*SOURCE DATA*:
BEGIN

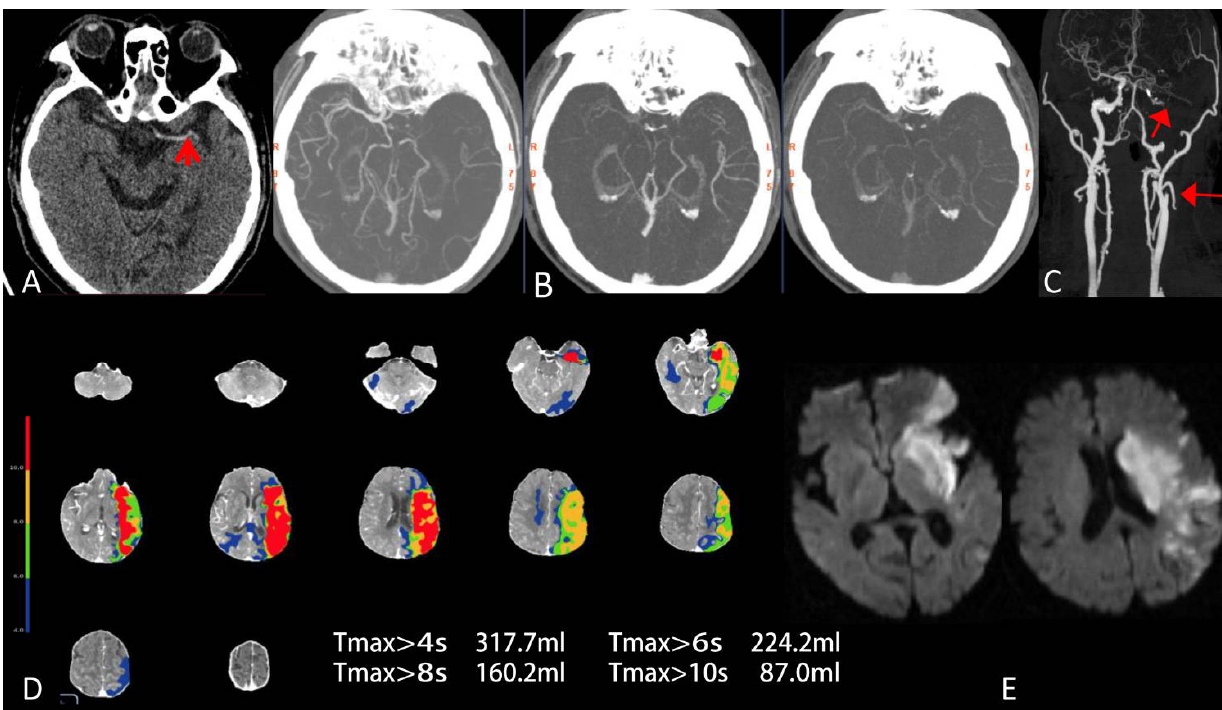
Figure 3. Baseline mCTA, CTP and follow-up DWI in a 79-year-old man with acute ischemic stroke within 6 h after onset and received intravenous alteplase treatment. The time from onset to CT scan was 7.5 h. The baseline NIHSS score was 14 and the ASPECTS on NCCT was 6. ( A ) The high density sign of the middle cerebral artery can be seen in the left temporal lobe on NCCT images (red arrow). ( B ) The mCTA axial MIP shows moderate collateral vessels within the left temporal parietal lobe and a two-phase delay in the filling of peripheral vessels. The mCTA collateral score was 3 (unfavorable collateral status). ( C ) Coronal MIP reconstruction of neck CTA shows severe occlusion of the left internal carotid artery C1 segment to M1 segment of MCA (red arrow). ( D ) Tmax map shows the severe hypoperfusion area (red) defined Tmax > 10 s was relatively large near 87 mL and a hypoperfusion area (light green) defined Tmax > 6 s was 224.2 mL, while HIR (=0.39) was high. ( E ) Family members of the patient refused EVT and this patient had a FIV of 76 mL on the left hemispheric region on DWI. The 90 d mRs score of this patient was 4 (severe disability). Table 1. Baseline Patient Characteristics and Comparison of Clinical Variables Stratified by Func- tional Outcome.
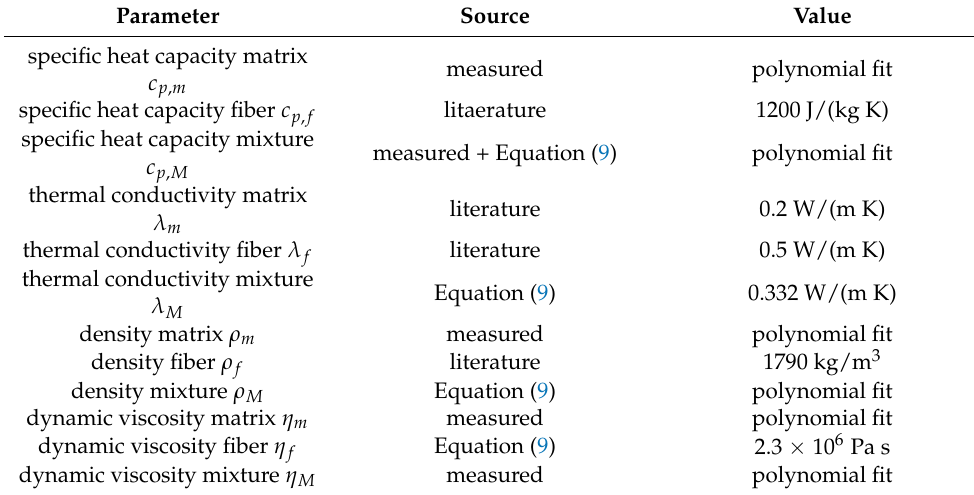
Table 1. Sources of the material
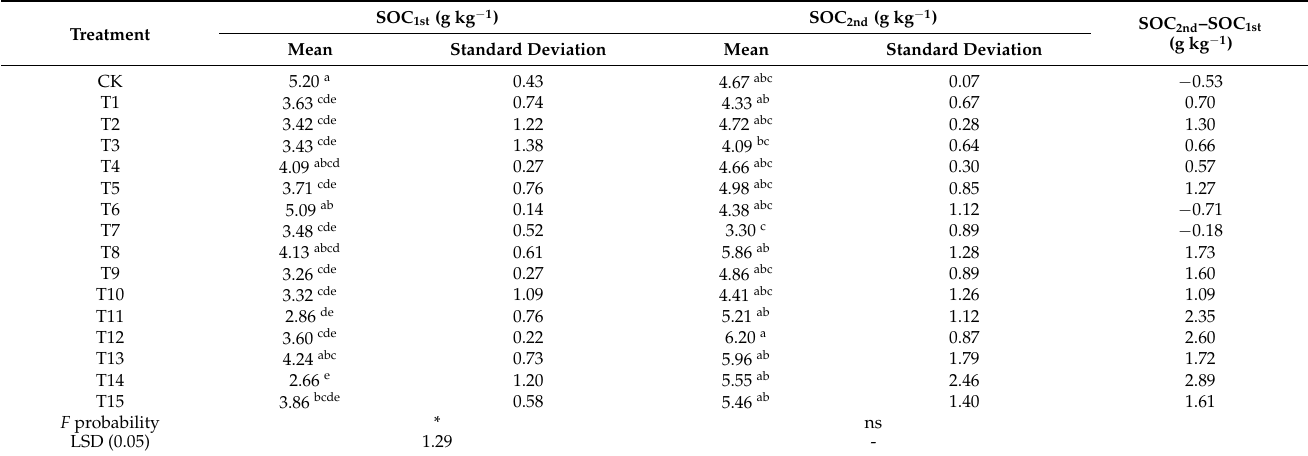
Table 3. Soil organic carbon (SOC) measured in the no-seedling period (SOC 1st ) and the ripping period (SOC 2nd ). Different letters in the same column indicate significant difference at p ≤ 5%.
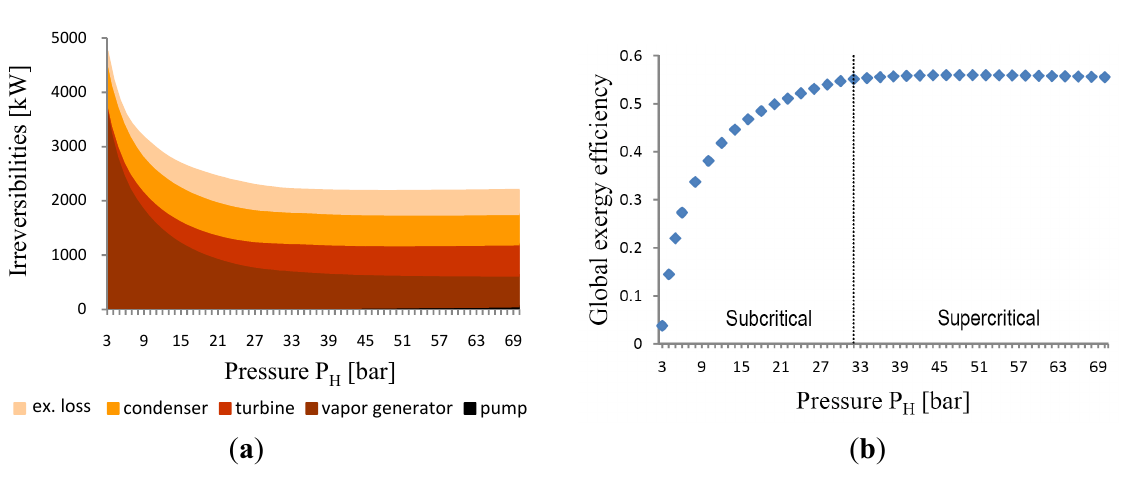
Figure 5. R-236fa global performance from almost dry resource. ( a ) Irreversibilities diagram; ( b ) Global exergy efficiency behavior.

END

*ABOUT THIS EXERCISE*:
Retype the data above as given, letting no picture into the copy.

*TASK OUTPUT*:
Figure 3. Baseline mCTA, CTP and follow-up DWI in a 79-year-old man with acute ischemic stroke within 6 h after onset and received intravenous alteplase treatment. The time from onset to CT scan was 7.5 h. The baseline NIHSS score was 14 and the ASPECTS on NCCT was 6. ( A ) The high density sign of the middle cerebral artery can be seen in the left temporal lobe on NCCT images (red arrow). ( B ) The mCTA axial MIP shows moderate collateral vessels within the left temporal parietal lobe and a two-phase delay in the filling of peripheral vessels. The mCTA collateral score was 3 (unfavorable collateral status). ( C ) Coronal MIP reconstruction of neck CTA shows severe occlusion of the left internal carotid artery C1 segment to M1 segment of MCA (red arrow). ( D ) Tmax map shows the severe hypoperfusion area (red) defined Tmax > 10 s was relatively large near 87 mL and a hypoperfusion area (light green) defined Tmax > 6 s was 224.2 mL, while HIR (=0.39) was high. ( E ) Family members of the patient refused EVT and this patient had a FIV of 76 mL on the left hemispheric region on DWI. The 90 d mRs score of this patient was 4 (severe disability). Table 1. Baseline Patient Characteristics and Comparison of Clinical Variables Stratified by Func- tional Outcome.
Table 1. Sources of the material
Table 3. Soil organic carbon (SOC) measured in the no-seedling period (SOC 1st ) and the ripping period (SOC 2nd ). Different letters in the same column indicate significant difference at p ≤ 5%.
Figure 5. R-236fa global performance from almost dry resource. ( a ) Irreversibilities diagram; ( b ) Global exergy efficiency behavior.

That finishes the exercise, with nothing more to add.